The holdings of all ETH Zurich libraries, as well as more than 490 libraries across Switzerland, are available on ETH Library @ swisscovery. ETH Library @ swisscovery therefore provides access to more than 30 million books, series, journals and non-book materials.

==Digital search platform==

===Research Collection===
The Research Collection is ETH Zurich's publication platform. University members can publish their scientific full texts open access as well as archive their research data and make them accessible to the public. Furthermore, the Research Collection records all publications produced at ETH Zurich and serves as a source for publication lists in academic reporting and on ETH Zurich's websites.

===Other nationally relevant platforms operated by ETH Library===
- e-rara.ch: digitized prints from Swiss libraries from the 15th to the 19th century
- e-manuscripta.ch: digitized handwritten sources from Swiss libraries and archives
- E-Pics: digitized photographs, image documents and 3D scans from collections, archives, institutes and units of ETH Zurich and external partners
- E-Periodica: digitized Swiss journals in the fields of science and culture from the 18th century to the present day
- Thomas Mann: manuscripts and press articles on Thomas Mann

== Selected services ==

===Circulation courier===
Library customers have the option of having documents from the institutions participating in the Swiss Library Service Platform delivered to the library of their choice.

===DOI Desk===
ETH Zurich's DOI Desk is located at the ETH Library and acts as a central DOI registration center for universities and research institutions in Switzerland. This service is also provided in collaboration with DataCite.

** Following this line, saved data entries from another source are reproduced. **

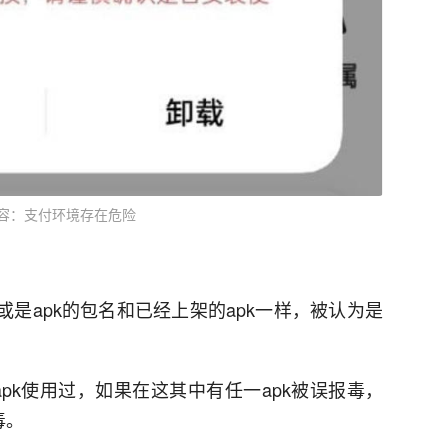
容：支付环境存在危险
或是apk的包名和已经上架的apk一样，被认为是
apk使用过，如果在这其中有任一apk被误报毒，
毒。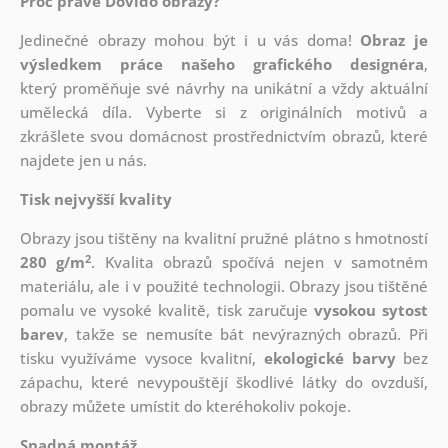
Proč právě Dovido obrazy?
Jedinečné obrazy mohou být i u vás doma!
Obraz je
výsledkem práce našeho grafického designéra
,
který
proměňuje své návrhy na unikátní a vždy aktuální
umělecká díla. Vyberte si z originálních motivů a
zkrášlete svou domácnost prostřednictvím obrazů, které
najdete jen u nás.
Tisk nejvyšší kvality
Obrazy jsou tištěny na kvalitní pružné plátno s hmotností
2
280 g/m
. Kvalita obrazů spočívá nejen v samotném
materiálu, ale i v použité technologii. Obrazy jsou tištěné
pomalu ve vysoké kvalitě, tisk zaručuje
vysokou sytost
barev
, takže se nemusíte bát nevýrazných obrazů. Při
tisku využíváme vysoce kvalitní,
ekologické barvy
bez
zápachu, které nevypouštějí škodlivé látky do ovzduší,
obrazy můžete umístit do kteréhokoliv pokoje.
Snadná montáž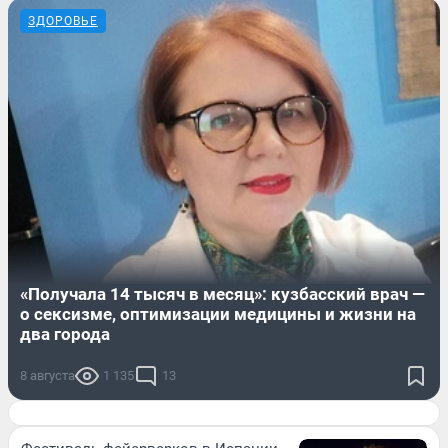
ЗДОРОВЬЕ
«Получала 14 тысяч в месяц»: кузбасский врач —
о сексизме, оптимизации медицины и жизни на
два города
8 августа
1 135
13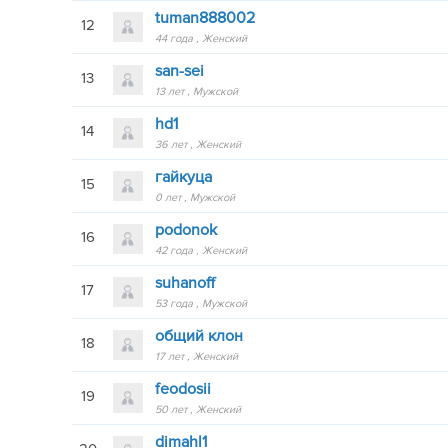
tuman888002
12
44 года
Женский
san-sei
13
13 лет
Мужской
hd1
14
36 лет
Женский
гайкуцa
15
0 лет
Мужской
podonok
16
42 года
Женский
suhanoff
17
53 года
Мужской
общий клон
18
17 лет
Женский
feodosii
19
50 лет
Женский
dimahl1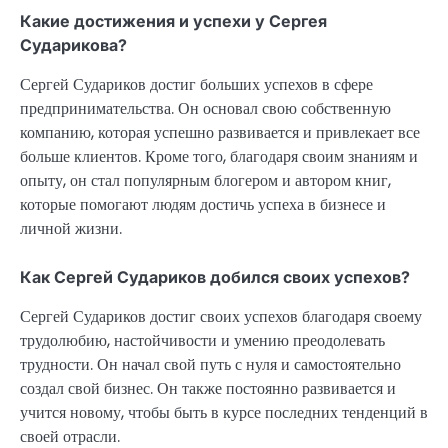
Какие достижения и успехи у Сергея
Сударикова?
Сергей Судариков достиг больших успехов в сфере
предпринимательства. Он основал свою собственную
компанию, которая успешно развивается и привлекает все
больше клиентов. Кроме того, благодаря своим знаниям и
опыту, он стал популярным блогером и автором книг,
которые помогают людям достичь успеха в бизнесе и
личной жизни.
Как Сергей Судариков добился своих успехов?
Сергей Судариков достиг своих успехов благодаря своему
трудолюбию, настойчивости и умению преодолевать
трудности. Он начал свой путь с нуля и самостоятельно
создал свой бизнес. Он также постоянно развивается и
учится новому, чтобы быть в курсе последних тенденций в
своей отрасли.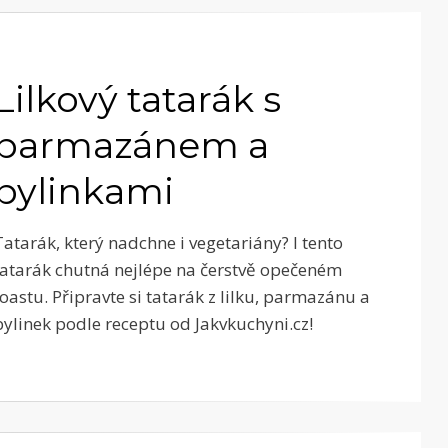
Lilkový tatarák s
parmazánem a
bylinkami
Tatarák, který nadchne i vegetariány? I tento
tatarák chutná nejlépe na čerstvě opečeném
toastu. Připravte si tatarák z lilku, parmazánu a
bylinek podle receptu od Jakvkuchyni.cz!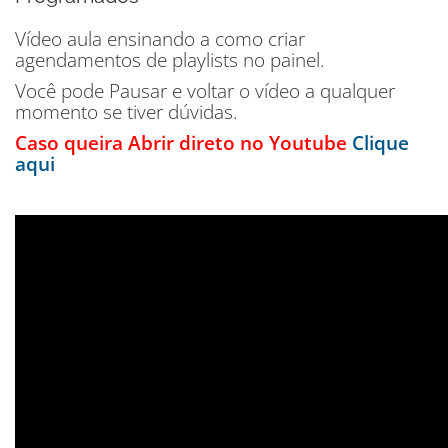
Vídeo aula ensinando a como criar
agendamentos de playlists no painel.
Você pode Pausar e voltar o vídeo a qualquer
momento se tiver dúvidas.
Caso queira Abrir direto no Youtube
Clique
aqui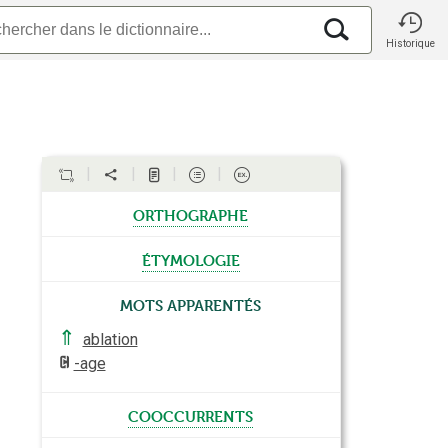
Historique
orthographe
étymologie
Mots apparentés
⇑
ablation
-age
cooccurrents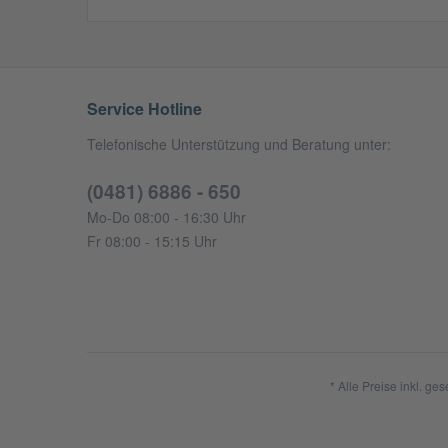
Service Hotline
Telefonische Unterstützung und Beratung unter:
(0481) 6886 - 650
Mo-Do 08:00 - 16:30 Uhr
Fr 08:00 - 15:15 Uhr
* Alle Preise inkl. ge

===Research Data Management and Digital Curation===
The specialist Research Data Management and Digital Curation office advises researchers at ETH Zurich on aspects of handling research data and digital data in general. The ETH Data Archive provides the technical infrastructure for the electronic long-term archiving and publication of this data.

===E-Publishing office===
As a central contact point for open access within ETH Zurich, ETH Library helps members of ETH Zurich to publish their dissertations, articles, reports and much more in a freely accessible way online.

===DigiCenter===
The Digitization Centre at the ETH Library is the service provider and competence center in the fields of digitization and the handling of metadata. In cooperation with various institutions of ETH Zurich and Swiss libraries, it carries out large-scale and high-quality digitization projects.

==Ongoing projects==
ETH Library conducts some future-oriented projects, which ensure that the service and product portfolio is geared towards the needs of the target groups.